Akhil Akkineni (born 8 April 1994) is an American actor of Indian descent who works in Telugu films. Born into the Akkineni family, he is the son of actors Nagarjuna and Amala. In his film career, Akkineni has earned several accolades such as two Filmfare Awards. He is also the captain of Telugu Warriors cricket team that competes in Celebrity Cricket League.

Akkineni debuted into films as a leading child artist in his father's production Sisindri (1994), for which he won a Filmfare Special Award. His first leading role as an adult came in the box office flop Akhil (2015), although it won him the Filmfare Best Male Debut. His first commercial success occurred in Most Eligible Bachelor (2021).

Early life 
Akhil Akkineni was born on 8 April 1994 in San Jose, California, U.S. to actors Nagarjuna and Amala. He is of Telugu descent from his father's side, and has Irish and Bengali ancestry from his mother's side. He is the grandson of actor Akkineni Nageswara Rao, and half-brother of Naga Chaitanya.
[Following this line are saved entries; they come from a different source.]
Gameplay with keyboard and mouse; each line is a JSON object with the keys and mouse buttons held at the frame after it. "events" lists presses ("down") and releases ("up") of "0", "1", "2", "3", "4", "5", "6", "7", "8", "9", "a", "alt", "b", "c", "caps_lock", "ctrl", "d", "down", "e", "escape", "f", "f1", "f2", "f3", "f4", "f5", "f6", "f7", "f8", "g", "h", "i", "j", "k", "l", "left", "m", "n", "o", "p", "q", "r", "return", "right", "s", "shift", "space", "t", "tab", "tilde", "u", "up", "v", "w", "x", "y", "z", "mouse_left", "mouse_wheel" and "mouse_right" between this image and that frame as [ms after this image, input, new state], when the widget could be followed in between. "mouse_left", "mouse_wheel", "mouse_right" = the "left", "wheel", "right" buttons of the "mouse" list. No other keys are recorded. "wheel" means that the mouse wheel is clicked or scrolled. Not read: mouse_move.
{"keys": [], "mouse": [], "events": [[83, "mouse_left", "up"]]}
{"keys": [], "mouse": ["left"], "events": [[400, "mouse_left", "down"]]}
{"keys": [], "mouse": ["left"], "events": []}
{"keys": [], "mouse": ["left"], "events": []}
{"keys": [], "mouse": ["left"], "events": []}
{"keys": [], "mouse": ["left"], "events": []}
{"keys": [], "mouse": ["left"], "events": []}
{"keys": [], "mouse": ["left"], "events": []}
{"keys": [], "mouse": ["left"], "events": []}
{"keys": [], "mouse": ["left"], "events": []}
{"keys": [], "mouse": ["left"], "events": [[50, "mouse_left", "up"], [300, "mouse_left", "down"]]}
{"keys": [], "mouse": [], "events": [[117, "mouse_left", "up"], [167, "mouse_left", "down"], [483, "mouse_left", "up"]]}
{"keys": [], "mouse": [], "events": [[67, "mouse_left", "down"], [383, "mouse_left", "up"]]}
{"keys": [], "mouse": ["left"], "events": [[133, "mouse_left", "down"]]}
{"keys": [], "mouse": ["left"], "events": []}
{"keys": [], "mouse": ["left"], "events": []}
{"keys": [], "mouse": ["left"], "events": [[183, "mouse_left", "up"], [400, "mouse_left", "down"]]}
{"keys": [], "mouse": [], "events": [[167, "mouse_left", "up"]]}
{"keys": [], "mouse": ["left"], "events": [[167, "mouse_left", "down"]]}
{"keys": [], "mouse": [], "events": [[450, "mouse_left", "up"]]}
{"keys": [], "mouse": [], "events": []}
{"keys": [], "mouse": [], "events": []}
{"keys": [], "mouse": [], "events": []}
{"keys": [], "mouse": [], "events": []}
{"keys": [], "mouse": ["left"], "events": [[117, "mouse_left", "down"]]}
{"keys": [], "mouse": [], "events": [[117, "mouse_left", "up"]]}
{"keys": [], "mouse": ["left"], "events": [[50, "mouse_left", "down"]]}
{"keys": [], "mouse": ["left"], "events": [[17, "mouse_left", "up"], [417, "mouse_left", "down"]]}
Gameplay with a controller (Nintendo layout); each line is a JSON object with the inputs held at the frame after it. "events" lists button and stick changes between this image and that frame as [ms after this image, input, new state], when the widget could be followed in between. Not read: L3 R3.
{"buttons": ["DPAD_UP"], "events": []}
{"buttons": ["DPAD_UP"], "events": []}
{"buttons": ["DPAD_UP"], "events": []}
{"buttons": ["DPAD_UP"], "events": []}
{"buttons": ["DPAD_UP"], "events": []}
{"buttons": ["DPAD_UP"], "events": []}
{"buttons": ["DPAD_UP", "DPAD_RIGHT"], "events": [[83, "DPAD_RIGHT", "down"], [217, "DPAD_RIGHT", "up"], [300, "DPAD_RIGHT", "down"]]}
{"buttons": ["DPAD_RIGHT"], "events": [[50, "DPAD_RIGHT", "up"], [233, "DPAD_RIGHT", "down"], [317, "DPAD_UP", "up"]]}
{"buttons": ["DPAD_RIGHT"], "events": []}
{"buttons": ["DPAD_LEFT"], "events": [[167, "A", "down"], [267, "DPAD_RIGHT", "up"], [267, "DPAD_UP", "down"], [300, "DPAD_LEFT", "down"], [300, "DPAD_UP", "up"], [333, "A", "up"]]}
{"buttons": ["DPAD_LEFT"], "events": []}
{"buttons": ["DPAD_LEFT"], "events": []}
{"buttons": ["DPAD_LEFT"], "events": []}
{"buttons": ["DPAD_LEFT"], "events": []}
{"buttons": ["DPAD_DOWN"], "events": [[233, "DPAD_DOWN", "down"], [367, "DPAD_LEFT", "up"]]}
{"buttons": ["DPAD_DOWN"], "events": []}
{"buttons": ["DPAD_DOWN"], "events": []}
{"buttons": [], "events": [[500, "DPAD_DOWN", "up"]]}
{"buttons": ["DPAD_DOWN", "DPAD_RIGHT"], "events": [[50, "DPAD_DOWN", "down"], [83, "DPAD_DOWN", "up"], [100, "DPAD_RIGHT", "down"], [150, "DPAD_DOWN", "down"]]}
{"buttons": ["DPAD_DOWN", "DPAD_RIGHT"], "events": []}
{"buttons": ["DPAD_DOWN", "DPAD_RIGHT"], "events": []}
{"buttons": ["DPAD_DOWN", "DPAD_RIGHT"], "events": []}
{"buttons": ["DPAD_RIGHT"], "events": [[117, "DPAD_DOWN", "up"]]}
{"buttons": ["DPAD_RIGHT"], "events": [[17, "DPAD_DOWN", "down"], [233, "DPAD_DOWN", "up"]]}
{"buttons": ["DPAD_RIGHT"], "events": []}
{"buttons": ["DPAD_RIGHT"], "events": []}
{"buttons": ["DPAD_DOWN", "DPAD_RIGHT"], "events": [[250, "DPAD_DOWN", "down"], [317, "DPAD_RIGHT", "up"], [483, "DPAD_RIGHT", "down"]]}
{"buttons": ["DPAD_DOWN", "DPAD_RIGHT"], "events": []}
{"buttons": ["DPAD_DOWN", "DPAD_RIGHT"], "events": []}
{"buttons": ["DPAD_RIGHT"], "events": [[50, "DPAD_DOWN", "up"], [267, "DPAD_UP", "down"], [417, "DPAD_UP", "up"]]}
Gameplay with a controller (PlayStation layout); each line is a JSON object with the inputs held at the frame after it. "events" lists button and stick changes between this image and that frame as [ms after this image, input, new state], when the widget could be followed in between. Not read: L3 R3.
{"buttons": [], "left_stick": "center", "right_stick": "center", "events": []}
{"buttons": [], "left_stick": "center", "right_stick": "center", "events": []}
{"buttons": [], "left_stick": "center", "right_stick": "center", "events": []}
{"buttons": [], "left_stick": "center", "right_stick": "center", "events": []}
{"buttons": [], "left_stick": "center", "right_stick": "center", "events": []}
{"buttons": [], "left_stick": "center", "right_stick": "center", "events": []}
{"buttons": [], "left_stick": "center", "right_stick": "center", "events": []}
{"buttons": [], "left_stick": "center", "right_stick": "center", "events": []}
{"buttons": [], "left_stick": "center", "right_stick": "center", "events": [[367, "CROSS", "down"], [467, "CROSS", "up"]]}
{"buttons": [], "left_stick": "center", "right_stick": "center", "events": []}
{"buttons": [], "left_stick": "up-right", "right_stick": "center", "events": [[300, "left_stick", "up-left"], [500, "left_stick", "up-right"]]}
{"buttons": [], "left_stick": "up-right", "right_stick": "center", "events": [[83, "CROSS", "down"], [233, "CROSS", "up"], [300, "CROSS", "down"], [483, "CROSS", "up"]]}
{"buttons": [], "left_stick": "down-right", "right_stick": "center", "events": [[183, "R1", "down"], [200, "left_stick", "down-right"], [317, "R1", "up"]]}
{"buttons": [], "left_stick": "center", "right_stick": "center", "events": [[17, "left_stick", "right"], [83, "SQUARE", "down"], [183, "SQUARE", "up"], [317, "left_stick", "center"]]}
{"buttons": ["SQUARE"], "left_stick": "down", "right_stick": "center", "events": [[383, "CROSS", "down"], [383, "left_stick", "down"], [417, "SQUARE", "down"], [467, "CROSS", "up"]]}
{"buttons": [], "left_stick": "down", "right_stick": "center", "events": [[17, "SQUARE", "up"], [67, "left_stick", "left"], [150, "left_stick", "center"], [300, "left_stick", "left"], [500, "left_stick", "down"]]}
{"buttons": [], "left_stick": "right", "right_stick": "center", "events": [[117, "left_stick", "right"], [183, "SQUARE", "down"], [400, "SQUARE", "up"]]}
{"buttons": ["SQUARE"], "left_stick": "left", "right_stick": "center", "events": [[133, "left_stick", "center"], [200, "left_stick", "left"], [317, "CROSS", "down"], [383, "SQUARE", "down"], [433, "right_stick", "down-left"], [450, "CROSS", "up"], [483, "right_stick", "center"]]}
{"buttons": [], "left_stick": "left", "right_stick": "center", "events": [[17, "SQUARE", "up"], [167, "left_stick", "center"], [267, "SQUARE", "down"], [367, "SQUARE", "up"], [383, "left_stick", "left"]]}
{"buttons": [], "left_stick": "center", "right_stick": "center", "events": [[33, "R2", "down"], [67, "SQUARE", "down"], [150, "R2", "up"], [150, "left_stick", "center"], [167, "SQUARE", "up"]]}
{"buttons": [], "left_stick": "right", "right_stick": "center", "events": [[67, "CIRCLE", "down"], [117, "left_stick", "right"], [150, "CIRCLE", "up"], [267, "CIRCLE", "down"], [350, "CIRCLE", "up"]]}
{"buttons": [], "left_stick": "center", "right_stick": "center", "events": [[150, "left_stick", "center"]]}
Akkineni studied at Chaitanya Vidyalaya, later headed to Australia for two years. He returned to complete his studies at Oakridge International School, Hyderabad. He pursued acting as a career at age 16 and enrolled in an acting course at the Lee Strasberg Theatre and Film Institute in New York. He also holds a BBA from the University of South Florida.

Later in his teens, he pursued cricket and became a member in his father's Nag Kings team, in the 2010 celebrity Tollywood Trophy, which was a fundraiser for the Movie Artistes' Association. His match-winning half-century in the final against Venkatesh's Venky Warriors, saw him secure the man-of-the-match and man-of-the-series awards. His performance saw him get called up to play for the Telugu Warriors in the inaugural Celebrity Cricket League (CCL) in 2011. Since then he has regularly participated in the CCL tournament, winning the 2016 edition as captain of his team.

Career 
As an infant, Akkineni debuted in his father's production, Shiva Nageswara Rao's comedy Sisindri (1995), an Indian adaptation of Baby's Day Out (1994).

In 2014, Akkineni appeared in a cameo in Vikram Kumar's hit family drama Manam (2014), which featured three generations of actors from the Akkineni family. His brief cameo was an instant hit with the audience. He described his shoot for the film alongside his grandfather, father and half-brother, as "nervous and exciting". Manam went on to become as one of the most profitable Telugu films of 2014. Critics dubbed the film as a "classic" en route to it winning several awards, including Best Film at the Filmfare Awards. He subsequently went on to make appearances in several commercials, notably for Karbonn, Mountain Dew, and Titan.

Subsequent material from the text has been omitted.